Use of Cochrane nutrition reviews in guidelines: appraising the 'payback' on investing in nutrition evidence synthesis

ID: 

358

Session: 

Poster session 3

Date: 

Tuesday 18 September 2018 - 12:30 to 14:00

All authors in correct order:

Nguyen KA1, Ryan-Vig S2, Carter E2, Eisinga A2, Naude C1
1 Centre for Evidence-Based Health Care, Division of Epidemiology and Biostatistics, Faculty of Medicine and Health Sciences, Stellenbosch University, South Africa
2 Cochrane UK, United Kingdom
Presenting author and contact person

Presenting author:

Kim Anh Nguyen

Contact person:

Abstract text
Background:
Systematic reviews (SRs) are important tools for evidence-informed guideline development. The extent to which Cochrane nutrition SRs have informed guidelines is unknown.

Objectives:
To describe the number and proportion of Cochrane nutrition SRs which have been cited in published health guidelines/guidance, per Cochrane Review Group (CRG), guideline developer, guideline type, and guideline publication year.

Methods:
This was a retrospective analysis of citations of nutrition SRs in published health guidelines. We built a nutrition database by screening all active records in the Cochrane Database of SRs (31 December 2017) to identify nutrition reviews using prespecified eligibility criteria. We checked which of these were in Cochrane UK’s dataset of reviews used to inform evidence-based guidance worldwide. This resource is populated by checking online, open-access sources of accredited guidelines (those freely available at point of use) for the word 'Cochrane'. We coded results by date of guideline publication, type of guideline developer and guideline. We analysed data using descriptive statistics.

Results:
We included 569 (78.6%) completed reviews from 48 CRGs. Nutrition SRs were cited 919 times in 457 guidelines, including 386 (84%) clinical and 71 (16%) public health guidelines.
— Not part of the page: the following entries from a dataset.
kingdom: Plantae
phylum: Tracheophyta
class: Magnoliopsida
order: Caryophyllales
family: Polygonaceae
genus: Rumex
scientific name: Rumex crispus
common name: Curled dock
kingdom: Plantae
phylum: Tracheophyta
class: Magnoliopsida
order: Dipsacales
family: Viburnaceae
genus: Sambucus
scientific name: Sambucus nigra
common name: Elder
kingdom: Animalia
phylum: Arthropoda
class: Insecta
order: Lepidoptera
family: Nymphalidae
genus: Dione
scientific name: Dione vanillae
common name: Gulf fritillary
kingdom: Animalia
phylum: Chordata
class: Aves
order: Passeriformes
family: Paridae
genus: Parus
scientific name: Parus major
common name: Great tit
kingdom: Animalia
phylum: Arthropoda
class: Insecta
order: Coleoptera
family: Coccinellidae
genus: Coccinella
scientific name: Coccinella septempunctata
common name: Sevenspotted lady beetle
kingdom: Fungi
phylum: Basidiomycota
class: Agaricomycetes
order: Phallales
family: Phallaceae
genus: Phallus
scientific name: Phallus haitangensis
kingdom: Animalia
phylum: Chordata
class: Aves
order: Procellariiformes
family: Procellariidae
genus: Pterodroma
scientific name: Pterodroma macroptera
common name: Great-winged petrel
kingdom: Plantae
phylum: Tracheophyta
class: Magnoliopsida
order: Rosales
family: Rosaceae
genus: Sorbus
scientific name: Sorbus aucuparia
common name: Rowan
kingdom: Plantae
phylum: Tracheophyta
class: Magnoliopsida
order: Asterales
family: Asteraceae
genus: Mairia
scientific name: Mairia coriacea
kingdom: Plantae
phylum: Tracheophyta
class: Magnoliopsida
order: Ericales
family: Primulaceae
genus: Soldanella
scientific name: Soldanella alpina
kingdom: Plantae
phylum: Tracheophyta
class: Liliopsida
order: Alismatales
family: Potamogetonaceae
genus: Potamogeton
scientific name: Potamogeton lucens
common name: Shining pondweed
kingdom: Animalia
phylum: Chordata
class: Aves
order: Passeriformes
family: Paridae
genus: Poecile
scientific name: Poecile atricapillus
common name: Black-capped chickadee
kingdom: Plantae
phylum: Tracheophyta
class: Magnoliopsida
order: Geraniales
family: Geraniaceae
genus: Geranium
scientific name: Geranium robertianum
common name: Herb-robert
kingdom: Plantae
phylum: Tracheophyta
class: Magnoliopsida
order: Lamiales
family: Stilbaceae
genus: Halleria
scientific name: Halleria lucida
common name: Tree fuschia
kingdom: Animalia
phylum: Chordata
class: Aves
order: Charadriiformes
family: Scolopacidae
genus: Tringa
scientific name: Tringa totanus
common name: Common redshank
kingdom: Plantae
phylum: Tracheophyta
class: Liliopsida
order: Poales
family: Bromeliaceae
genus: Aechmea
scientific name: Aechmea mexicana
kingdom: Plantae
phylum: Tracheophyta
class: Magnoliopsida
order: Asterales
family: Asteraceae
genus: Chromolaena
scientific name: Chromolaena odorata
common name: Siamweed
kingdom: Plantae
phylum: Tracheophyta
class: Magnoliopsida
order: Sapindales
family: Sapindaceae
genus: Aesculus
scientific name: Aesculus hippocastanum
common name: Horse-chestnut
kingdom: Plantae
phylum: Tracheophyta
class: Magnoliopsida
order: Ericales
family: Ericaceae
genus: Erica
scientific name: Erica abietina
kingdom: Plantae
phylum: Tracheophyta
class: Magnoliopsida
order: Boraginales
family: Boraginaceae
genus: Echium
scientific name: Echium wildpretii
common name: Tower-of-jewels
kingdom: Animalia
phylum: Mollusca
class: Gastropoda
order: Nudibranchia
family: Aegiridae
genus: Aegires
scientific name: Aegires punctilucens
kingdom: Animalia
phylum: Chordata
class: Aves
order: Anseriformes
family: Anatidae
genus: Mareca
National professional associations cited reviews most frequently (n = 327 in 161 guidelines), followed by national government agencies (n = 306 in 155), intergovernmental agencies (n = 84 in 37) and international professional associations (n = 72 in 43). Pregnancy and Childbirth (19%) reviews were cited most. The earliest citations of a nutrition SR identified in the dataset were in 2010 (n = 1) and 2012 (n = 47), and then as the sources searched expanded with open-access sources becoming available, increased sharply in 2013 (n = 144), 2014 (n = 208), 2015 (n = 195), and 2016 (n = 254).

Conclusions:
The number of citations of Cochrane nutrition SRs identified in guidelines has increased from 2012, revealing a wide pattern of use of nutrition evidence, mostly by national professional associations, national government agencies and in clinical guidelines. These findings serve as proxy of the 'payback' on investment in nutrition evidence synthesis for informing guidelines to bridge the knowledge-to-action gap.

Healthcare consumer involvement:
Seeking consumers to co-code latest results.